BirdGarden BlogNick Dowling hasn’t stopped over Christmas and New Year, as the Bird Garden at Harewood is constantly ‘open’ for activity looking after the birds. Here he takes five minutes out…

Are there any highlights from 2018 that you particularly enjoyed?
2018 was a busy but promising year for the Bird Garden. Several of our newly paired birds had their first attempts at breeding during the spring and summer months, including the red legged seriema and Satyr tragopan. Our palm cockatoos raised a chick and the collared hill partridge enjoyed another good season raising three more chicks, as did the silver pheasant pair.

We welcomed four female goats, two mothers and their kids, as well as four breeds of heritage chickens into the Walled Garden as part of the Seeds of Hope exhibition, which ran throughout the summer months. Our younger visitors in particular enjoyed feeding the goats and helping keepers to collect the eggs during the holidays.

Other highlights included the arrival of thirty Java sparrows, eleven black-cheeked lovebirds, a pair of Nepal kalij pheasants, two male critically-endangered Edward’s pheasants as well as a female burrowing owl to join our male.

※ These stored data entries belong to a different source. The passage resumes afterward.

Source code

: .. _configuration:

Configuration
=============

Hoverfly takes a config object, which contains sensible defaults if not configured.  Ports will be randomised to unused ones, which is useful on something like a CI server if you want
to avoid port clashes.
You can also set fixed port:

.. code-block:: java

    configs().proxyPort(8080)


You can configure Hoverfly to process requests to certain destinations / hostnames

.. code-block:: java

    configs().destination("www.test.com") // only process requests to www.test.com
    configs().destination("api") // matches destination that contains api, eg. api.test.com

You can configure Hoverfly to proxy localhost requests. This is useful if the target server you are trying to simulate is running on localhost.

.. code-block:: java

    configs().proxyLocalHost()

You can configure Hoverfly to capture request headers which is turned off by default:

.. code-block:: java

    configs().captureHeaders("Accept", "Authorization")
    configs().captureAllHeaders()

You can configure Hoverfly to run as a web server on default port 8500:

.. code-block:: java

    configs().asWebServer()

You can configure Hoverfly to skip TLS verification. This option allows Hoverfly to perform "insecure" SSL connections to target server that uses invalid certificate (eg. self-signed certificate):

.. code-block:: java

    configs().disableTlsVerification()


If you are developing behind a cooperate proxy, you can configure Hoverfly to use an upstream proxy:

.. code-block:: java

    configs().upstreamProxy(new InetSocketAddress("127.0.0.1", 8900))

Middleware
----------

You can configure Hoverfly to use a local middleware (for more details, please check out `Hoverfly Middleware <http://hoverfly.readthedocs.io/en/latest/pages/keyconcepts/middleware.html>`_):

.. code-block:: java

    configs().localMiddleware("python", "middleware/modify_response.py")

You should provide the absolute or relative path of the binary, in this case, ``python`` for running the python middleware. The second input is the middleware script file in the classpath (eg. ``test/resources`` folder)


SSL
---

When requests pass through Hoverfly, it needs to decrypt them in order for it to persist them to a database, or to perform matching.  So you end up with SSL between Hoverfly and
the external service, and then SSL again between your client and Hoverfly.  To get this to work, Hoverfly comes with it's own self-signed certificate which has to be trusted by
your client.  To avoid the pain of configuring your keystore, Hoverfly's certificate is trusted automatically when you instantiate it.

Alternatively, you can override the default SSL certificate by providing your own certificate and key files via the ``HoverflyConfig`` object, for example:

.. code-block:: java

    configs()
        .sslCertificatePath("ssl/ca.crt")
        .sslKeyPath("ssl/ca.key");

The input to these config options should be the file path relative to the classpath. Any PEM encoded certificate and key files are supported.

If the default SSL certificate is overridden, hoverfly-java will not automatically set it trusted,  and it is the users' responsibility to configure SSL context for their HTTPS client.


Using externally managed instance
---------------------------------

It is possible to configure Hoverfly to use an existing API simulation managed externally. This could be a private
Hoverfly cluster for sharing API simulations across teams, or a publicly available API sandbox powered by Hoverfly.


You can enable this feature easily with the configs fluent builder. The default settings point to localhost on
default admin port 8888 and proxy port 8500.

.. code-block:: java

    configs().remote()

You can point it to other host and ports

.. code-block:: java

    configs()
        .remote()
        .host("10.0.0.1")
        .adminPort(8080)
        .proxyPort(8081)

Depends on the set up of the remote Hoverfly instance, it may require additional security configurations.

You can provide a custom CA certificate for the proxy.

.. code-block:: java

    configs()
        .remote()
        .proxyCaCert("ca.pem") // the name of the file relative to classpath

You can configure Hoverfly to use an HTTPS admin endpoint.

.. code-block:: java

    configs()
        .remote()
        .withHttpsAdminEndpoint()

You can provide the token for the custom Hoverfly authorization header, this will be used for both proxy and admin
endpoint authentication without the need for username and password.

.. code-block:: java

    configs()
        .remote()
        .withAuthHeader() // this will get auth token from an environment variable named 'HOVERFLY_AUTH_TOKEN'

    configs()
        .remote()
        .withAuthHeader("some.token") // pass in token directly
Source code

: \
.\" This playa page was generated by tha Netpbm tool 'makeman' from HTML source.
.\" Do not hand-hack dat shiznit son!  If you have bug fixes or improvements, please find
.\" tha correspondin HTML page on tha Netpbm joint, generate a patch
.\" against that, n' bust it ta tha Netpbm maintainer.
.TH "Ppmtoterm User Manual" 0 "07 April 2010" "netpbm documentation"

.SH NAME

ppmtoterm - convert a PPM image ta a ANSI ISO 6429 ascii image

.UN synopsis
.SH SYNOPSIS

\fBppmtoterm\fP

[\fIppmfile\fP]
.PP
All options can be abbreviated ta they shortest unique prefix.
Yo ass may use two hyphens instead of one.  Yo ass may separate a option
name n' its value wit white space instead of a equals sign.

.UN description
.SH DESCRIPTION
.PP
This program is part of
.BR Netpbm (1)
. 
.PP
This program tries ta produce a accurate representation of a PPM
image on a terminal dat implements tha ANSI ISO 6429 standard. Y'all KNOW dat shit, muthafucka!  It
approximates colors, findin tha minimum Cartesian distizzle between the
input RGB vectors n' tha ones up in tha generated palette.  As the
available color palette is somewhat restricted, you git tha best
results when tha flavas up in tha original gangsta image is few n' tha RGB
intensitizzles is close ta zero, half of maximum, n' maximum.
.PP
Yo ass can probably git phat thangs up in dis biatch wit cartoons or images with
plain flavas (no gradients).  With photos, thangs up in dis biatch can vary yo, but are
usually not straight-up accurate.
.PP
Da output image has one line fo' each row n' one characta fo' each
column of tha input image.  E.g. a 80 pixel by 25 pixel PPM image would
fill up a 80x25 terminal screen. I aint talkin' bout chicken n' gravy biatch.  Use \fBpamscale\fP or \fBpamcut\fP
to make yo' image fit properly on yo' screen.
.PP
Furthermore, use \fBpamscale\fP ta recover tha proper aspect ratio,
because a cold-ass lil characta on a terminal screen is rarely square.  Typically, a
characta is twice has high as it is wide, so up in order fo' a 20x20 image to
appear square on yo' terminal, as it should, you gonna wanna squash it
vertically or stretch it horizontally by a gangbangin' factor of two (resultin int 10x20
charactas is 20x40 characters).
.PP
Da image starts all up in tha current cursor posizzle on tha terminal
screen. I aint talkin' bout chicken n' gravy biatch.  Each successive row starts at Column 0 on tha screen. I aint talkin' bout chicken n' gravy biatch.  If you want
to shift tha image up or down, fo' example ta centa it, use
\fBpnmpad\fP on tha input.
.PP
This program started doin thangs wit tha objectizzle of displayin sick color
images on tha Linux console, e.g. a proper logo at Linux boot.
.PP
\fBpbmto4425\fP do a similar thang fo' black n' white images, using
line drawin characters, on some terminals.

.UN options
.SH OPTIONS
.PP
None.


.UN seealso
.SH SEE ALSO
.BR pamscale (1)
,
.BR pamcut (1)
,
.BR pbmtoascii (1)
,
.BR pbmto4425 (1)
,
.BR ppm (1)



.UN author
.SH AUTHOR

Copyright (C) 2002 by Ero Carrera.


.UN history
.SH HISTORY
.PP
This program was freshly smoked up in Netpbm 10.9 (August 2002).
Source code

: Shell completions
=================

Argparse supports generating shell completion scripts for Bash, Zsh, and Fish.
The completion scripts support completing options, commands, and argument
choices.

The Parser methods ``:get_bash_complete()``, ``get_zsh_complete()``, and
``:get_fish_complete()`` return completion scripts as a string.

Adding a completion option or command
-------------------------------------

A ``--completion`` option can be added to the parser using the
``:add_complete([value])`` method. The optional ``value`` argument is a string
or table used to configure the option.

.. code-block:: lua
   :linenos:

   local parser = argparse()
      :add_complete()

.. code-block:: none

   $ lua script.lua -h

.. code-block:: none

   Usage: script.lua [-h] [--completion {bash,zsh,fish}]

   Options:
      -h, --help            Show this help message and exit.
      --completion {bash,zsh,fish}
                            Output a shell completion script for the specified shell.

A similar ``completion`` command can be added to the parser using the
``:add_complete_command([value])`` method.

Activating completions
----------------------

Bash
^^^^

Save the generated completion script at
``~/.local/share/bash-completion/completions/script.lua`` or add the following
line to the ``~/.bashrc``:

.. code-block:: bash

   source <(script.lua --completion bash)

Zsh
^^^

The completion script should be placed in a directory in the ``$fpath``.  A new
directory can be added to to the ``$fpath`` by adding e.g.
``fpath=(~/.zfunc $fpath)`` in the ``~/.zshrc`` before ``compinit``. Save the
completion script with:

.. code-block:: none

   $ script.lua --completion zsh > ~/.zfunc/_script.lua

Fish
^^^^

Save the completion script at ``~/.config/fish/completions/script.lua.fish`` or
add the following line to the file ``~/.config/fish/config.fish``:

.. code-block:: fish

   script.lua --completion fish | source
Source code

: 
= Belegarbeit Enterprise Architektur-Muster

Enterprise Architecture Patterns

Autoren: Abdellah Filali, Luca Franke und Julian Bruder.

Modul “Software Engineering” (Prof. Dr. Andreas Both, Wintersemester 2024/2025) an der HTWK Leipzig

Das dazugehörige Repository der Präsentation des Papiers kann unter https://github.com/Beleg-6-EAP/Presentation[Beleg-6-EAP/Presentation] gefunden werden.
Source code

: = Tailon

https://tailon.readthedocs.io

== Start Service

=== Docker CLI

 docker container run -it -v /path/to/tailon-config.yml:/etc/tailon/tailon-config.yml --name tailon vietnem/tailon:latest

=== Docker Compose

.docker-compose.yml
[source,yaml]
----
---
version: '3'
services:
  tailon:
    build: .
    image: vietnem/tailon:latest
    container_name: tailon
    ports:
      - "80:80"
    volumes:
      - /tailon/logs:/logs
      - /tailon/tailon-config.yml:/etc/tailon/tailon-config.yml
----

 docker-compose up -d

But the main highlight of 2018 in the Bird Garden was the successful hand rearing of two Brown Lory chicks by keeper Lisa Bath. The two girls were removed from their nest at just two days old and raised for over two months, syringe fed on specially made formula every few hours. Goldie and Blue, as they were very soon to be known, had to be removed from their nest as the parents have been prone to feeding their young unsuitable food items, such as leaves and feathers. You will be able to meet Goldie and Blue when they move next door to the lovebirds in the spring.

The newly added Ferry across the Lake and its adjoining jetty, has proved extremely popular with visitors linking the Bird Garden on a scenic and restful route across to the Walled Garden, and many of the free-roaming birds have enjoyed this new space.

Whilst the House and grounds are closed for three months until March, what’s going on behind the scenes?
Over the next two and a half months the keepers and volunteers will be working hard to prepare for another breeding season, pairing up birds, making new nest boxes and providing suitable habitats to help the birds feel safe and secure in their environment. We also take this opportunity to carry out essential and routine maintenance work on aviaries and enclosures.

This is the time of year I look to move any young birds that we have bred at Harewood onto new homes in other zoos, as well as bringing in new birds to pair up with our own.

What’s on the agenda for when Harewood reopens in March?
We’ll be bringing in one or two exciting and fascinating new species ready for re-opening in March, watch this space for further announcements!